The alignment of polar molecules in an external electric field is not the only mechanism by which materials may be polarized. For example, atoms themselves will become polarized in an electric field (the nucleus moves slightly with respect to the centre of the electron cloud, see Griffiths for details). Similarly, in ionic materials, the positive and negative ions will tend to move in response to external field. In other words we imagine the polarization \(\vec{P}\) to be the result of the ‘lining’ up of the many tiny dipoles aligned or created by the external field. in a simple way we can imagine the dipoles line up as in this figure,

Here the negative and positive parts of the induced/aligned dipoles are shown as blue and red. (Note, in real materials aligned permanent dipoles would still show some randomness in their orientation in the external field. If the field becomes too strong, the dipoles will end up almost perfectly aligned, the polarization becomes ‘saturated’ and we no longer have a linear material).
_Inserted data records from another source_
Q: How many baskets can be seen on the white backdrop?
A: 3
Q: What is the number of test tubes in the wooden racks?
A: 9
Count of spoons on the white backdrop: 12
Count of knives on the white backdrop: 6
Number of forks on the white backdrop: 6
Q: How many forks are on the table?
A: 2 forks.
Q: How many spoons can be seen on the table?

From the figure we see that in the shaded grey box the net charge is zero on the macroscopic scale (i.e. at the point where we can’t ‘see’ individual dipoles). However, at the edges of the grey box we see that there is a net positive charge on one side and a next neagtive charge on the opposite side. These are known as the surface charges on the dielectric so that, more generally for any surface on our dielectric, we can describe a ‘bound’ surface charge density \(\sigma_b\). These are known as bound charges as they must remain on the surface (they can’t detach from the bit of the dipole in the grey box) and can’t move around. Also, the net surface charge on the surface of the dielectric must be zero. For a linear material, if the external field is removed the surface charges ‘melt’ back into the bulk.
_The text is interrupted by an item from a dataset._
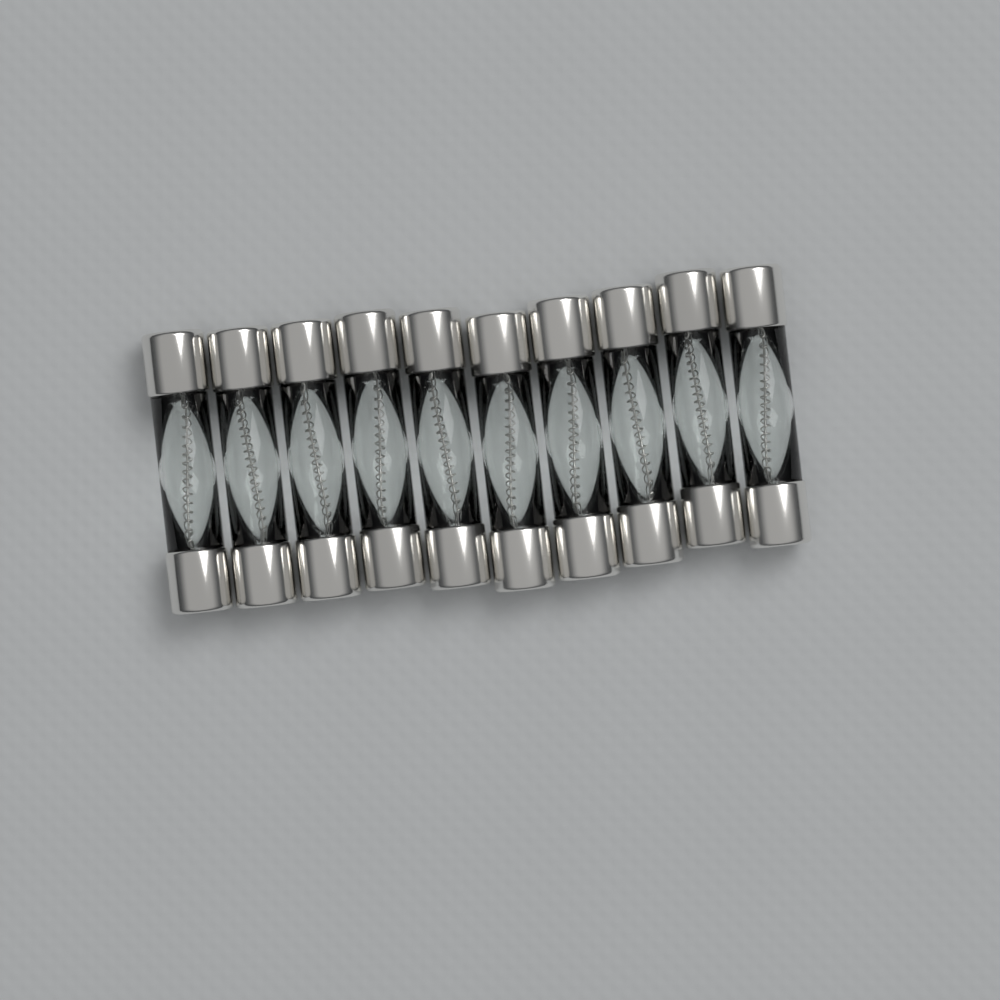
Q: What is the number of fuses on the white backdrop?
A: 10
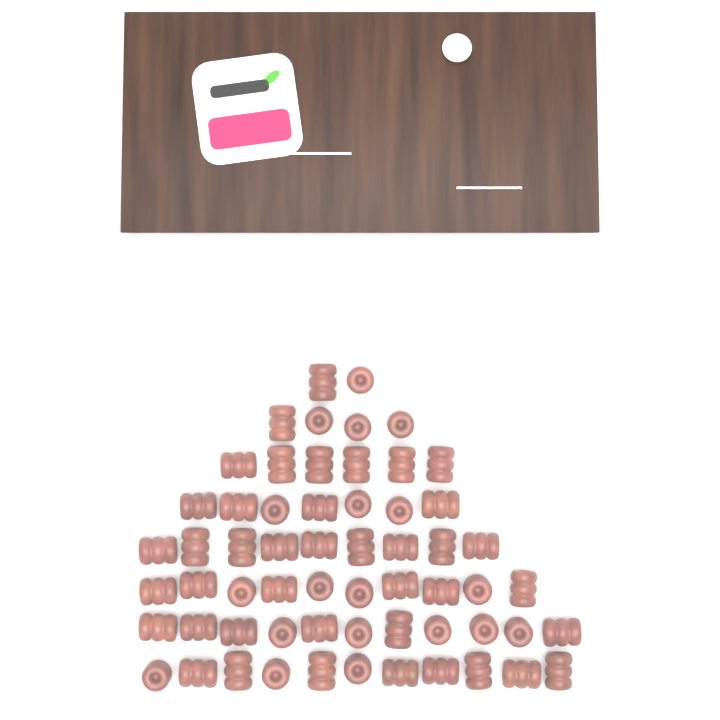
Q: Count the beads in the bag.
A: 60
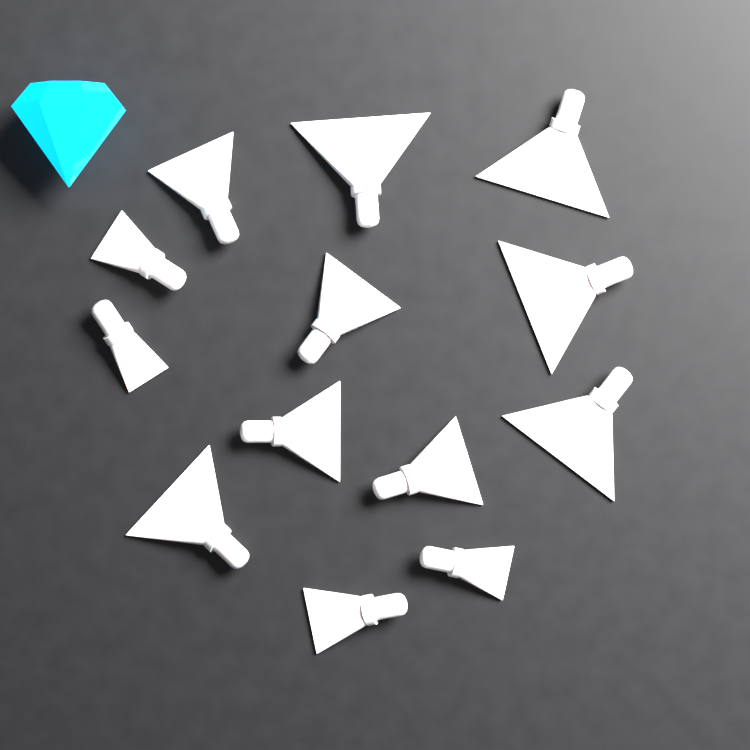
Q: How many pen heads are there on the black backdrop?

What can we learn about these bond charges?

Well, we know the electrostatic field from a dipole, we saw it in our discussion of electrostatics,

\(\displaystyle V_{dipole}(\vec{r})=\frac{1}{4\pi\epsilon_0}\frac{\vec{p}\cdot \hat{\vec{r}}}{r^2}\)

Now let’s write the dipole moment for one of these small dipoles (which we will assume has a volume \(d\tau'\)) as (remember we defined the \(\vec{P}\) as the dipole moment per unit volume),

\(\displaystyle \vec{p}=\vec{P}d\tau'\).

There are a few steps here in thinking how we go from the idea of individual dipoles to the definition of the bulk polarization, but we think of \(d\tau'\) as being large enough not to see the discrete nature of the individual dipoles. from this definition of \(\vec{p}\) (remembering these are induced dipoles) we can use the principle of superposition to find the potential over and around the whole material, i.e.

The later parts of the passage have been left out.